[Stored data entries]

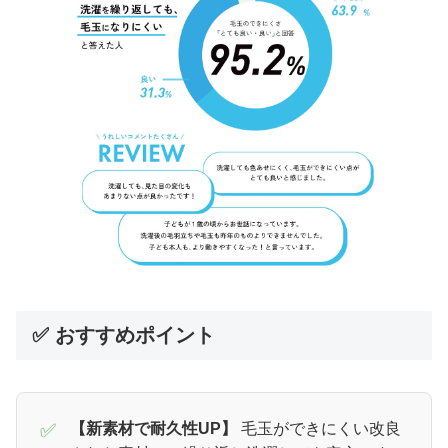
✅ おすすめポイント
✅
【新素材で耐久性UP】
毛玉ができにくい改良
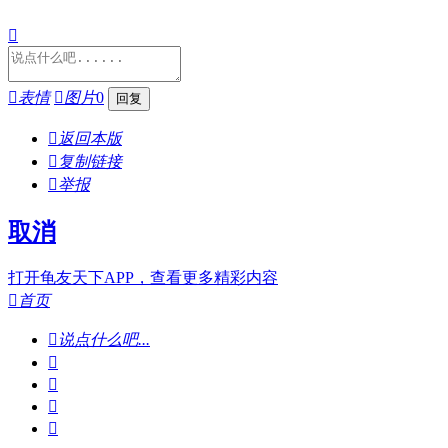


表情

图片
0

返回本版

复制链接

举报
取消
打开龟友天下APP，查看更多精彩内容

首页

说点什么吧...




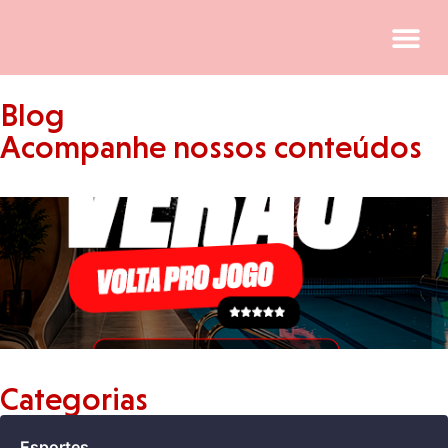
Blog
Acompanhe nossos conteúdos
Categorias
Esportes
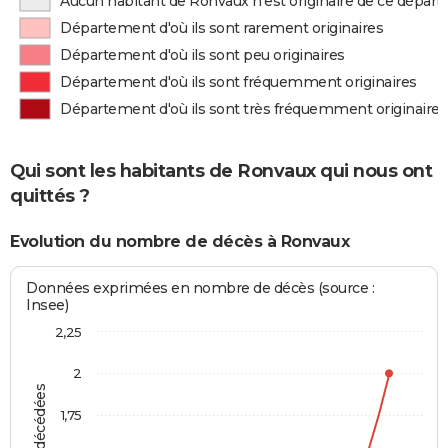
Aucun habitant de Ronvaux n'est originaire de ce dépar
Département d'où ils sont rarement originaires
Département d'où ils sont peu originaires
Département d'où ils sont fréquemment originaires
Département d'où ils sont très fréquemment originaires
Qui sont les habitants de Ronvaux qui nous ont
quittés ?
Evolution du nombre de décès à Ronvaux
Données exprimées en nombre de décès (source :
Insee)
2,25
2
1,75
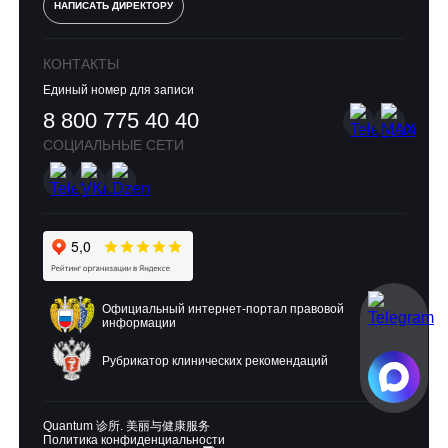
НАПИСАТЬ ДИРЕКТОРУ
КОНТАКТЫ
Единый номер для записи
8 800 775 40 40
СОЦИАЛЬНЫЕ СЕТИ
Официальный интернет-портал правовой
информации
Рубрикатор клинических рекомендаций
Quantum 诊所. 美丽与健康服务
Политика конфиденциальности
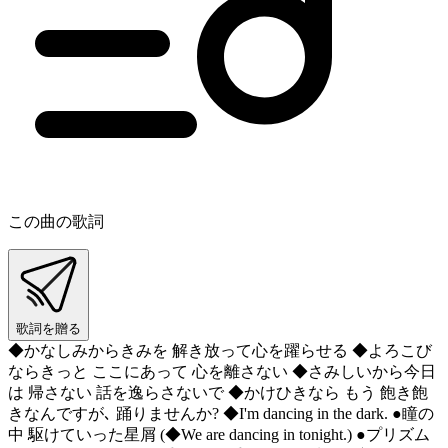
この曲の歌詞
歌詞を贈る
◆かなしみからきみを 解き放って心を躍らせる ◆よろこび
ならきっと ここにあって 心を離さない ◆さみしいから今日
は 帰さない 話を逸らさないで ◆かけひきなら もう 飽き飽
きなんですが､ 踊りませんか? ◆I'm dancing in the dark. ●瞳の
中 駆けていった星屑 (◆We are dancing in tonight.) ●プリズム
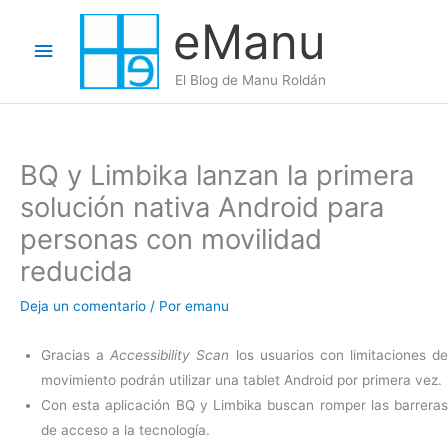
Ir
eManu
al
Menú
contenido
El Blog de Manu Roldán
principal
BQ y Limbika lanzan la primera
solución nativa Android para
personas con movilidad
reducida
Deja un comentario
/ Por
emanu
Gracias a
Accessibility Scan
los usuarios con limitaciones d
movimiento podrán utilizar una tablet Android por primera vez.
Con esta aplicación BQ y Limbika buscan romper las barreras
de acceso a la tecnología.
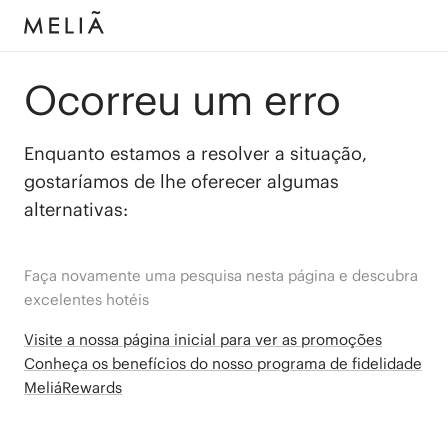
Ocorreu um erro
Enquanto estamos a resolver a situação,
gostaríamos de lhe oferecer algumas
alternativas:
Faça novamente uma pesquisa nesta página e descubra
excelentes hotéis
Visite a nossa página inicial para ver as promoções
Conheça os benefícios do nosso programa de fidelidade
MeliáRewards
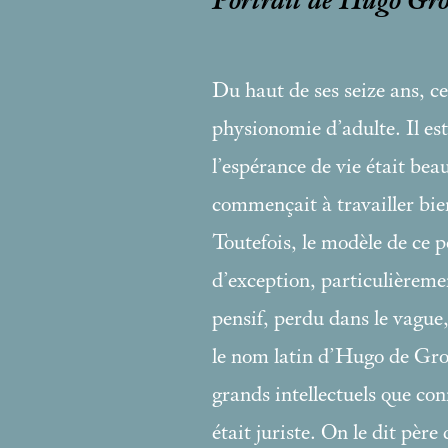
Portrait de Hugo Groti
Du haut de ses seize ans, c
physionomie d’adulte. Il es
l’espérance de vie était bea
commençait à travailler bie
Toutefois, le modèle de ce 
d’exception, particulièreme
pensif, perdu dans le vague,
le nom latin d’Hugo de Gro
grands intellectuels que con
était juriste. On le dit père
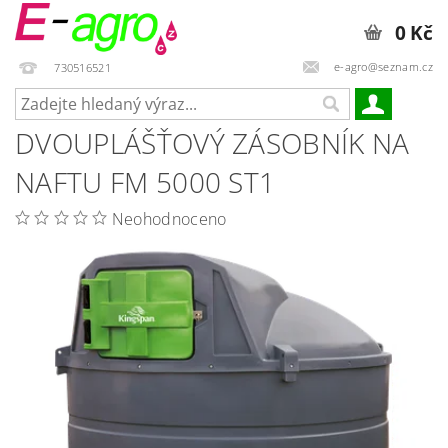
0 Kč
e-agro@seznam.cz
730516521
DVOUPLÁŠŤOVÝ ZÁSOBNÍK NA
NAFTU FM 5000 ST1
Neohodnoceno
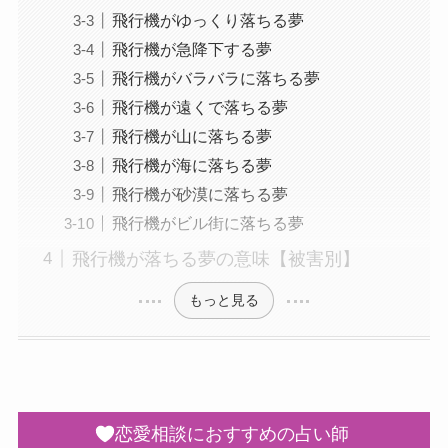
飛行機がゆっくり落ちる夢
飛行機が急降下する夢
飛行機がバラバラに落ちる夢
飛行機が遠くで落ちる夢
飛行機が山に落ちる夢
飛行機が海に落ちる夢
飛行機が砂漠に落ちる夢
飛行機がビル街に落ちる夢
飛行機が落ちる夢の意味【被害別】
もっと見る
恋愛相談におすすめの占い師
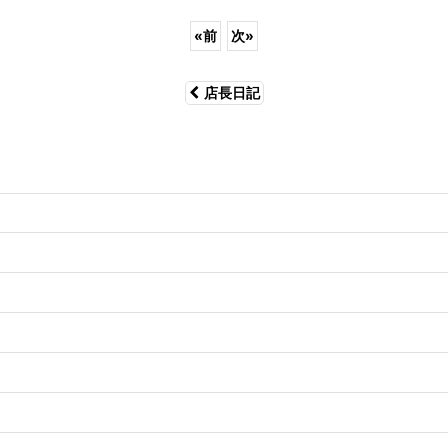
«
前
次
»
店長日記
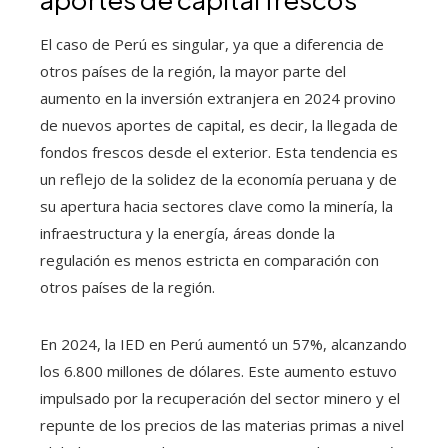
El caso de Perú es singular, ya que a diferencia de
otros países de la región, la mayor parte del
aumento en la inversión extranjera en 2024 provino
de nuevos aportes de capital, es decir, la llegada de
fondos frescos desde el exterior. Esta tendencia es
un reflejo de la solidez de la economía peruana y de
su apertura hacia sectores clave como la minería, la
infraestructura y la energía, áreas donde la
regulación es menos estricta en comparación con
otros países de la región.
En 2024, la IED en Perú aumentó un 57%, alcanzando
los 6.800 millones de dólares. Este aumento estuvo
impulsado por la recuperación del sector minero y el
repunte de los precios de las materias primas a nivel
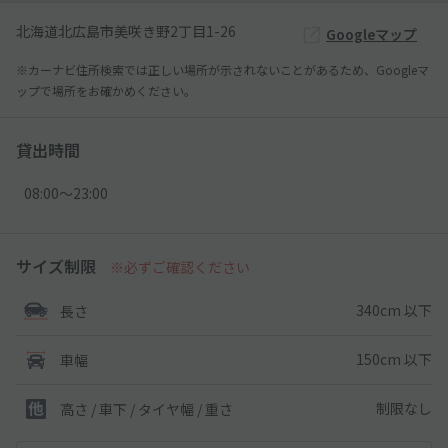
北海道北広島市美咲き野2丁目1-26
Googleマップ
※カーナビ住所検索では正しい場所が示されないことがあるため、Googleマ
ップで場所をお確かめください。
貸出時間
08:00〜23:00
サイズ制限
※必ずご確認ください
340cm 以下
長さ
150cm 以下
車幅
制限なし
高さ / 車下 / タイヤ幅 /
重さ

### What is being asked
Pick out every line in the data above that contains the string "Hugo", and copy each of those lines. Case counts when matching.

### Worked solution
Portrait de Hugo Groti
le nom latin d’Hugo de Gro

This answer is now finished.